# Why is that for loop with references faster than List.init?

Hi! I’ve recently encountered some code that initializes a List using a `int list ref`
and a `for` loop, instead of using the built-in `List.init`.
I’ve therefore decided to rewrite it, and then wanted to run comparison to see how much speed I gained. Surprise surprise, using `List.init` is slower!!

Would anyone be able to explain to me this behavior?

Here are the two functions:

``````let possibilities i j seed =
let pos = ref [] in
for k = 0 to 7 do
let v = seed.(k) in
let b1 = v / 4 in
let b2 = (v - (b1 * 4)) / 2 in
let b3 = v - (b1 * 4) - (b2 * 2) in
pos :=
(i + (((2 * b1) - 1) * (b3 + 1)), j + (((2 * b2) - 1) * (2 - b3))) :: !pos
done;
!pos
``````
``````let possibilities i j seed =
List.init 8 (fun k ->
let v = seed.(7 - k) in
let b1 = v / 4 in
let b2 = (v - (b1 * 4)) / 2 in
let b3 = v - (b1 * 4) - (b2 * 2) in
(i + (((2 * b1) - 1) * (b3 + 1)), j + (((2 * b2) - 1) * (2 - b3))))
``````

In both cases, I then test the function by running:

``````let seed = [| 0; 7; 2; 3; 1; 6; 4; 5 |]

let () =
for i = 0 to int_of_string Sys.argv.(1) do
ignore (possibilities (Random.int 100) (Random.int 100) seed)
done
``````

You don’t need to reverse the parameter (7 - k).

I don’t know what is the new `tail_mod_cons` implementation of List.init in the stdlib ; maybe you could try another implementation of `List.init`. The most simple one is:

``````let list_init n f =
let rec aux i acc =
if i >= n then List.rev acc
else aux (i+1) ((f i)::acc)
in
aux 0 []
``````

There is another optimisation that is available in the `ext-lib`, which avoids the last `List.rev`, that you could try and compare.
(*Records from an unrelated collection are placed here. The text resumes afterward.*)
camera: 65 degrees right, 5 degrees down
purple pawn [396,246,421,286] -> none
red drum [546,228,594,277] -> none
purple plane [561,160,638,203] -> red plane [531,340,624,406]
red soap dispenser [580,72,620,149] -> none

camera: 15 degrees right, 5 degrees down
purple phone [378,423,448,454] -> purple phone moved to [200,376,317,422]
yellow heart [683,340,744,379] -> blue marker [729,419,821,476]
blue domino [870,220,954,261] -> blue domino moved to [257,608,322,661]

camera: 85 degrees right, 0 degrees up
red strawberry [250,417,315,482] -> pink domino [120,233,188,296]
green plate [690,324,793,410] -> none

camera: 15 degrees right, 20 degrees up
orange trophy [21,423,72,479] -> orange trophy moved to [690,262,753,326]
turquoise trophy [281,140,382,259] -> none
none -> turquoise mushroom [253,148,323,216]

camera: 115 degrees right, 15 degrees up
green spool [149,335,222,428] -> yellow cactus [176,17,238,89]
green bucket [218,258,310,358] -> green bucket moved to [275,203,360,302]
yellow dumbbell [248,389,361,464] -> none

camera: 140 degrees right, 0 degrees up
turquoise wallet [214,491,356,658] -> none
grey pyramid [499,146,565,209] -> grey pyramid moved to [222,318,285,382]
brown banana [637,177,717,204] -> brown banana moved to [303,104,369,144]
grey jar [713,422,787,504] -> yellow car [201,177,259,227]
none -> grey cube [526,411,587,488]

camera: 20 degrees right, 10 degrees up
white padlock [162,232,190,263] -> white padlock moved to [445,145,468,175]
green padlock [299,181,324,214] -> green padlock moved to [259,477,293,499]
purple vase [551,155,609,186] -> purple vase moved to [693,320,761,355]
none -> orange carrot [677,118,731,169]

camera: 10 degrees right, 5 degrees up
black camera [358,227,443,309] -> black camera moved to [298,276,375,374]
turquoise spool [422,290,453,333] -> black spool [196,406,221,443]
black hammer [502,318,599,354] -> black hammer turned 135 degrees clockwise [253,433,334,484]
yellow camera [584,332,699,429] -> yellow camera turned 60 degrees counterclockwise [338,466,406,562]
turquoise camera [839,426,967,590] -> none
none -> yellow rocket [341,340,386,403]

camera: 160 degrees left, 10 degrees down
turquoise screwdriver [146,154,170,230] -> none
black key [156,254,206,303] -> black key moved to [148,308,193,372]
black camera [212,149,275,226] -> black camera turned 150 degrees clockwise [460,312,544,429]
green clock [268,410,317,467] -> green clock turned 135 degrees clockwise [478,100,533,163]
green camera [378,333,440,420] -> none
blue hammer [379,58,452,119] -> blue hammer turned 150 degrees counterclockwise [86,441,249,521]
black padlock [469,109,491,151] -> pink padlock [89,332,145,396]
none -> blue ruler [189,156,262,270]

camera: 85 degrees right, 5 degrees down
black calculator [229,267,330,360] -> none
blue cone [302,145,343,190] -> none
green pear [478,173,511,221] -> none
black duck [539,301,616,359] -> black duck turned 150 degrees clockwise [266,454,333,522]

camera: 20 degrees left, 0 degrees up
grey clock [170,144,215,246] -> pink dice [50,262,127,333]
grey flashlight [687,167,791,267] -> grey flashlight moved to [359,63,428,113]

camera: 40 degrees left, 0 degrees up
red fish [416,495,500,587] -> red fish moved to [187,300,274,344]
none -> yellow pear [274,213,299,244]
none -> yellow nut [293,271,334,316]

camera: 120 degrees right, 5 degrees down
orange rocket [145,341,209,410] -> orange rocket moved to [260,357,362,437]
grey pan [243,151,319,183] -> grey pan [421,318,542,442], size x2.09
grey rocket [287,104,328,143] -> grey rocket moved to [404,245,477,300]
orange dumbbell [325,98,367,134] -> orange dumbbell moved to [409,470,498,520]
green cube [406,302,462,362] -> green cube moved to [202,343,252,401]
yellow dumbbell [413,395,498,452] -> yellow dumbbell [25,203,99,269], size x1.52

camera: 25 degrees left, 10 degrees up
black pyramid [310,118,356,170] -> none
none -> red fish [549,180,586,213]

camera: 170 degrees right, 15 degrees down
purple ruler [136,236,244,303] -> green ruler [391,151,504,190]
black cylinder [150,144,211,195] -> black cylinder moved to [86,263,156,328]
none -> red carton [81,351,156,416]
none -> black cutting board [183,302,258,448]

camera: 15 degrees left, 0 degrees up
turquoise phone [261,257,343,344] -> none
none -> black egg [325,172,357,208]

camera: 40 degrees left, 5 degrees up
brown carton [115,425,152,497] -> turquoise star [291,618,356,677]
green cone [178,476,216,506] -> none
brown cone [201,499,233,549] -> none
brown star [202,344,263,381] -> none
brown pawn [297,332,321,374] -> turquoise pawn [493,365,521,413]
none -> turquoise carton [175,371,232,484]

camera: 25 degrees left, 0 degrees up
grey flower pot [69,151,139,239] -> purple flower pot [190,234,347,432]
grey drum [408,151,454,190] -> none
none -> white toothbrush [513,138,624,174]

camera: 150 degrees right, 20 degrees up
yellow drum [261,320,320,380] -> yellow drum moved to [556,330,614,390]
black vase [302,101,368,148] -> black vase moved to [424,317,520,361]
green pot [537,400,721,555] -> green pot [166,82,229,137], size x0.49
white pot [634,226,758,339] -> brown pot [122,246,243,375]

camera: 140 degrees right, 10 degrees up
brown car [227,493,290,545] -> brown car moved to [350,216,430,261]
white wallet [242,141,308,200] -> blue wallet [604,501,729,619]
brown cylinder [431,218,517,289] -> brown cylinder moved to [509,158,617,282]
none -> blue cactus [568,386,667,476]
I noticed in the past (don’t know if it’s still like that) that the number of parameters of a function also has a cost in ocaml. In the std-lib, aux functions are extern aux functions in stead of local aux functions, which alows to reduce the number of parameters.

With an other implementation of `list_init`, I get a smaller time than with the `for` loop.

And if you’re trying to optimise, you can also use `Array.unsafe_get` which avoids bounds checks.

Experts will be able to give you an in-depth answer, but generally speaking, if you use `List.init` you pay a price for calling a function for each element of the array, and furthermore, the function has free variables which require some extra memory indirections to be accessed from inside the closure.

Moreover, if you are using `List.init` that uses TRMC, note that there are some subtle promotion memory effects that may result in a slowdown if the result is short-lived (eg if it is ignored), see the discussion under “Promotion” in https://github.com/ocaml/ocaml/pull/9760.

Cheers,
Nicolas

Coming a bit late, but your intuition that the built-in `List.init` is faster is wrong. A for-loop updating a non-escaping reference is very fast: the reference is not even allocated (since it doesn’t escape), so you get very close to the minimal amount of instructions needed to create the list. On the other hand, with `List.init`, you pay the cost of the function calls (which can be recovered by the optimiser to some extent), and even if you remove all of them you end up either allocating the list twice (once in reverse order then once in the right order), with @deca3’s version, or separating the allocations and initialisations, with the tail-mod-cons version from the standard library.
If the standard library exposed a `List.rev_init` function, then a good optimiser might turn it into code as efficient as the loop, but you need either flambda1’s recursive function specialisation or flambda2’s loopification (see our blog post) for that.